The Edge of Epidemiology

Disease intelligence sheet

Measles

Curated desk background for reporters who need the pathogen, transmission, and outbreak frame fast.

Vaccine-preventableRespiratoryHigh-R0SchoolsHouseholdsTravel-linked spreadUnder-immunized communities

Pathogen / agent: Measles virus

Transmission: Airborne and respiratory

Reservoir / vector: Humans are the only reservoir.

Incubation: Usually 7 to 14 days from exposure to rash onset.

Severity: Can lead to pneumonia, encephalitis, and death, especially in under-immunized populations.

Diagnostics: PCR and serology, paired with travel and exposure tracing.

Treatment: Supportive care; vitamin A is relevant in specific clinical settings.

Prevention: Two-dose measles vaccination and rapid outbreak control around exposed contacts.

Vaccine / prevention status: Highly effective routine vaccination exists; most outbreak stories are really immunity-gap stories.

Symptoms And Clinical Pattern

  • Fever, cough, coryza, and conjunctivitis.
  • Koplik spots can appear before rash.
  • A descending maculopapular rash follows the prodrome.

Official Background Links

Current Story Files

Why Reporters Care

Why this keeps becoming news: Measles is a clean reporter desk disease because it reveals vaccination gaps, school and household spread, travel-linked importation, and public-health capacity all at once.

* * * * *

**Required action 1:** Translate the sentence "Koplik spots can appear before rash." from the measles sheet into Spanish.
**Required action 2:** Please extend the measles sheet past its final sentence, keeping to the same subject.

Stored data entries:
* * * * *

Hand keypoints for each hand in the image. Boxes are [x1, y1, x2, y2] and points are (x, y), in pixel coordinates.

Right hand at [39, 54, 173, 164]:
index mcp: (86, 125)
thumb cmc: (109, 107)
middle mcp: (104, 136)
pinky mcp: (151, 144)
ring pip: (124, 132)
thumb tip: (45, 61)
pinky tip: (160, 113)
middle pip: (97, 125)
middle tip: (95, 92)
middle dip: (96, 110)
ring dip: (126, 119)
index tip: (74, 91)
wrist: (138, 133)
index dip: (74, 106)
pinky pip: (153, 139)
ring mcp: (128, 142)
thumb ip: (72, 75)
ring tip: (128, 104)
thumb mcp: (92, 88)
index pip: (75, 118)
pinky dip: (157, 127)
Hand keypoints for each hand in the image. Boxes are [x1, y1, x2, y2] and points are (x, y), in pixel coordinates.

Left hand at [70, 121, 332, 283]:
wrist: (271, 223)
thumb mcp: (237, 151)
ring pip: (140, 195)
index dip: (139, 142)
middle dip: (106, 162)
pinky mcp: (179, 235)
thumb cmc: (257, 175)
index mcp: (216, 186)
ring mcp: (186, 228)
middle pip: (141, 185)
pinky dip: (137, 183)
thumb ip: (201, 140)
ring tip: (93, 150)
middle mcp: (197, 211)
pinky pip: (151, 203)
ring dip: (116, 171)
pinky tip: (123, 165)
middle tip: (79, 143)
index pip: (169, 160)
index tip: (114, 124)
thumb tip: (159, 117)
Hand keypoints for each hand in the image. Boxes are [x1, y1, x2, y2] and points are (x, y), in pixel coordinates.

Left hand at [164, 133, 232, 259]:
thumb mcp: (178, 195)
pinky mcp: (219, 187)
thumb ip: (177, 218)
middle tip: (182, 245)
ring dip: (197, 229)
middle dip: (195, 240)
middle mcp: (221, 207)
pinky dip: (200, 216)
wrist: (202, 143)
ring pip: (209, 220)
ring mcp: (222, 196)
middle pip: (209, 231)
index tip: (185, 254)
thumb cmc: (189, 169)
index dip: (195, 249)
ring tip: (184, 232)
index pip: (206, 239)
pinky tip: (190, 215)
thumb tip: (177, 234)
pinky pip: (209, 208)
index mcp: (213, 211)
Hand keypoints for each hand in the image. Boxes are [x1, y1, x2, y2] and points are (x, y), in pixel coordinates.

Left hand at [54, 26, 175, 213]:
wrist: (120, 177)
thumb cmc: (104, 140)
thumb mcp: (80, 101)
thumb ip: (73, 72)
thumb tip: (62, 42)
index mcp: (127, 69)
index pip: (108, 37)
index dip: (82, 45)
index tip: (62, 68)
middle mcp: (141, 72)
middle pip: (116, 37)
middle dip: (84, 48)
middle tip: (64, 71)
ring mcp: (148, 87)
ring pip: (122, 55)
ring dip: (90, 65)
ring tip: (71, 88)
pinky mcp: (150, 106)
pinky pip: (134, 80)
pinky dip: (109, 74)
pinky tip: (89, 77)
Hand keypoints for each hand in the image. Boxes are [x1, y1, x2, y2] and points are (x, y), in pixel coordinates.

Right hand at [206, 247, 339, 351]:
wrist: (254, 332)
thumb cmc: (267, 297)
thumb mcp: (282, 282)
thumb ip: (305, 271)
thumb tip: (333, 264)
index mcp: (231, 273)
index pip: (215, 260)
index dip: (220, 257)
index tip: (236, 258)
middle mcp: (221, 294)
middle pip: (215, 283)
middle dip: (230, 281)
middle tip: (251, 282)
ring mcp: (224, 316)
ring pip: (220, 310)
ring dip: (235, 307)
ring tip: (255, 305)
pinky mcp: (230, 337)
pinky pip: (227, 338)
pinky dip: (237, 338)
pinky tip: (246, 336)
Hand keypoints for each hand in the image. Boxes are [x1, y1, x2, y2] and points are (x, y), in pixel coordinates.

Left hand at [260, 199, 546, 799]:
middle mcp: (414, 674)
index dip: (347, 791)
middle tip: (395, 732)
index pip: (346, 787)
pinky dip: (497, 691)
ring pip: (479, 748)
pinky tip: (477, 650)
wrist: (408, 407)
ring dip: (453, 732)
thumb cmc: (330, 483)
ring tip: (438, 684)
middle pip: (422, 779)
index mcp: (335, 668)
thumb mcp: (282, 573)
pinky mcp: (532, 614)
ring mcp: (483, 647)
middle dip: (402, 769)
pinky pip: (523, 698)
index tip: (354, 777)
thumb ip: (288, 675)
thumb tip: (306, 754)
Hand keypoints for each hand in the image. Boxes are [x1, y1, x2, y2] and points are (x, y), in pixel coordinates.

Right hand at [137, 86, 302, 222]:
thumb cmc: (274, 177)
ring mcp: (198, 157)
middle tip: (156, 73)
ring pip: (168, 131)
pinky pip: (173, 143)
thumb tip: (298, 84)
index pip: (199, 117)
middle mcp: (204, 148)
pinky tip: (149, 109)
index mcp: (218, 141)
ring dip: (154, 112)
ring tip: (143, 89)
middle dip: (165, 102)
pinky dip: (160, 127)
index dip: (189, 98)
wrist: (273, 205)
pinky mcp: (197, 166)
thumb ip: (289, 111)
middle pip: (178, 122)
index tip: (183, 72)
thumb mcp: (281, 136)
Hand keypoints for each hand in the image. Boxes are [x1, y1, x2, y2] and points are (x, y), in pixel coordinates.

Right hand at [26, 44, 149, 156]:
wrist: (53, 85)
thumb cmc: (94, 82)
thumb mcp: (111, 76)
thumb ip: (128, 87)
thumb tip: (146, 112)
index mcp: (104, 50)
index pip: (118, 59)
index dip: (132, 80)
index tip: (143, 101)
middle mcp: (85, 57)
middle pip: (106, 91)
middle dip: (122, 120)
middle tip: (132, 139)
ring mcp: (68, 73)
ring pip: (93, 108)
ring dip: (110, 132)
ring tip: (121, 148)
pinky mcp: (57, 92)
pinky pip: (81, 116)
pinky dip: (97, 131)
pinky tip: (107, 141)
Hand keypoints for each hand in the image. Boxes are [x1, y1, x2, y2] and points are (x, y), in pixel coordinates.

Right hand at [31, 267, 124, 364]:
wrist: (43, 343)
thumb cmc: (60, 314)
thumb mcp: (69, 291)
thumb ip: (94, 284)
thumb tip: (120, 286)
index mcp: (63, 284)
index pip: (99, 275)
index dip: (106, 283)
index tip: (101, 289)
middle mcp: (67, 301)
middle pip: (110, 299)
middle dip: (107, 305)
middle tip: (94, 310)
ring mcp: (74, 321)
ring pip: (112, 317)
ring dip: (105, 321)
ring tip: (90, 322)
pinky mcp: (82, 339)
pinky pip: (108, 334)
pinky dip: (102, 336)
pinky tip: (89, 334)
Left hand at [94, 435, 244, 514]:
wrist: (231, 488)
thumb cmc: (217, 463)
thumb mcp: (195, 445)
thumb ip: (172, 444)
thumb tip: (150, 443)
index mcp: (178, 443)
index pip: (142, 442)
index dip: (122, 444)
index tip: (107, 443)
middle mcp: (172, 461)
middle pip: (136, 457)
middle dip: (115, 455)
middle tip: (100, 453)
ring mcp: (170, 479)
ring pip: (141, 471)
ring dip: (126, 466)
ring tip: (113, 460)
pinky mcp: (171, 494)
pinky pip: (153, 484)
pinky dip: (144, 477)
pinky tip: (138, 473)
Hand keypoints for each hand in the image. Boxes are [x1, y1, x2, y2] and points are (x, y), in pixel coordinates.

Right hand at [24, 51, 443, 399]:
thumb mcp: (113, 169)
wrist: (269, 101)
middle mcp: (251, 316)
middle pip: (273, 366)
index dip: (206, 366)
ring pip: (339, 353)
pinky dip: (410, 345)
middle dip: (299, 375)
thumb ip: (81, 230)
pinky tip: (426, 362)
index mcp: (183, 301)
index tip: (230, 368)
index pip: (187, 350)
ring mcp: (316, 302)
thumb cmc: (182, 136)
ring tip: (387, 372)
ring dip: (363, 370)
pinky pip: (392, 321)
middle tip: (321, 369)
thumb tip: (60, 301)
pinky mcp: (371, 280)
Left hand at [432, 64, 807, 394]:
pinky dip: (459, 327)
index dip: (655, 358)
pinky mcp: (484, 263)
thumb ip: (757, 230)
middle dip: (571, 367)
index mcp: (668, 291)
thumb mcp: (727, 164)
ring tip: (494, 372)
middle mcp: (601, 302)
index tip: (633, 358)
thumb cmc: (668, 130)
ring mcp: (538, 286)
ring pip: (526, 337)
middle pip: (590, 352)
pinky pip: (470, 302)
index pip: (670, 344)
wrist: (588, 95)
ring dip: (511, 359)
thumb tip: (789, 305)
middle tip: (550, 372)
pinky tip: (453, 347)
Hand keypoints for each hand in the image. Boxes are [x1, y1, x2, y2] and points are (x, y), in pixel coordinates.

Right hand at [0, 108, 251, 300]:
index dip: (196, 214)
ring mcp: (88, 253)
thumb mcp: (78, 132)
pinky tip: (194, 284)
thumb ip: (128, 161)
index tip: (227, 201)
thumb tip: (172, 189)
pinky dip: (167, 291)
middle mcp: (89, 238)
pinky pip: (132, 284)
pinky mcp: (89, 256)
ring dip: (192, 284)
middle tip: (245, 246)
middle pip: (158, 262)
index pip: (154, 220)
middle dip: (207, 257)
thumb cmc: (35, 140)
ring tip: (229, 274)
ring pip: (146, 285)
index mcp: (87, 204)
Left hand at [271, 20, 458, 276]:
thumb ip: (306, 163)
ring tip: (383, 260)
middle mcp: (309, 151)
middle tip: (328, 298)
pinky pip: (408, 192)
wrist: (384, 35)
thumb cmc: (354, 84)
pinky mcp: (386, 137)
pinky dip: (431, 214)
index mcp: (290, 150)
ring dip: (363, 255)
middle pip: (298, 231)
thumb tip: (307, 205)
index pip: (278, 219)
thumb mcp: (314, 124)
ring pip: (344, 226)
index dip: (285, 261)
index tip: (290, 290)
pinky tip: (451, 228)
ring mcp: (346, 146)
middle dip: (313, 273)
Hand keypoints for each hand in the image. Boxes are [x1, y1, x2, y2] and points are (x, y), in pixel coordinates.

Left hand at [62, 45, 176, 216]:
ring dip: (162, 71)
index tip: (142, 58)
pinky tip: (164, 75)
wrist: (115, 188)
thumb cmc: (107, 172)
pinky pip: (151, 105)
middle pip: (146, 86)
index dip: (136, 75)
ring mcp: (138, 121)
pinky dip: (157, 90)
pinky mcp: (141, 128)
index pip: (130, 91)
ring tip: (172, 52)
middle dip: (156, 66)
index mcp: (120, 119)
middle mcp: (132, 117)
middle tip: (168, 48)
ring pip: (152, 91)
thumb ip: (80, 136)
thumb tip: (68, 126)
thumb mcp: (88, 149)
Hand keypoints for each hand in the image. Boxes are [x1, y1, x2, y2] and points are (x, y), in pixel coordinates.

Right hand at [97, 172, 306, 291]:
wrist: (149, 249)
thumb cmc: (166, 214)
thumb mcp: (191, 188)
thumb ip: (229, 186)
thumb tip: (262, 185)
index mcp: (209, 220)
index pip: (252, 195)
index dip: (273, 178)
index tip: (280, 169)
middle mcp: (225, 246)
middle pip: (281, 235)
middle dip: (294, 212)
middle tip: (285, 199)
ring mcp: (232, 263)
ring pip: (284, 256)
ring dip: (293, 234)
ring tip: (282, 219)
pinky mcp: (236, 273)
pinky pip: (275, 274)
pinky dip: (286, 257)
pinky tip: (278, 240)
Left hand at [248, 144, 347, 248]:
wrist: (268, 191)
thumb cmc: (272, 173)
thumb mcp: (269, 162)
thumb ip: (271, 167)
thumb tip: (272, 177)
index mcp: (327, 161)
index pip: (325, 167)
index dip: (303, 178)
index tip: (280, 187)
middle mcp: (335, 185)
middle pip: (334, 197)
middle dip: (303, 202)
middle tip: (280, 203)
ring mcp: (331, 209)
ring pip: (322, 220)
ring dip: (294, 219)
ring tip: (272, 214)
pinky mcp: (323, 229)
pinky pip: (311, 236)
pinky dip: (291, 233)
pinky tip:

* * * * *

**Output 1:** Las manchas de Koplik pueden aparecer antes del exantema.

**Output 2:**
What journalists often get wrong: Reporters often overfocus on raw case counts and underplay outbreak size, exposure settings, and vaccination status, which are usually the more informative signals.

Last Major Outbreak On File

United States resurgence | United States, including major Texas-New Mexico spread | 2025

CDC's national measles summary reported 2,288 confirmed U.S. measles cases in 2025, with most cases outbreak-associated and many linked to outbreaks that crossed jurisdictions.

Source: CDC Measles Cases and Outbreaks (2026-04-24 page update covering 2025 totals)

Desk Notes And Historical Signals

Desk note: This is the disease to watch when vaccination gaps, school clusters, or travel-linked introductions begin to stack.

Research caveats: Administrative case totals and media tallies can lag or mix confirmed and probable cases across jurisdictions.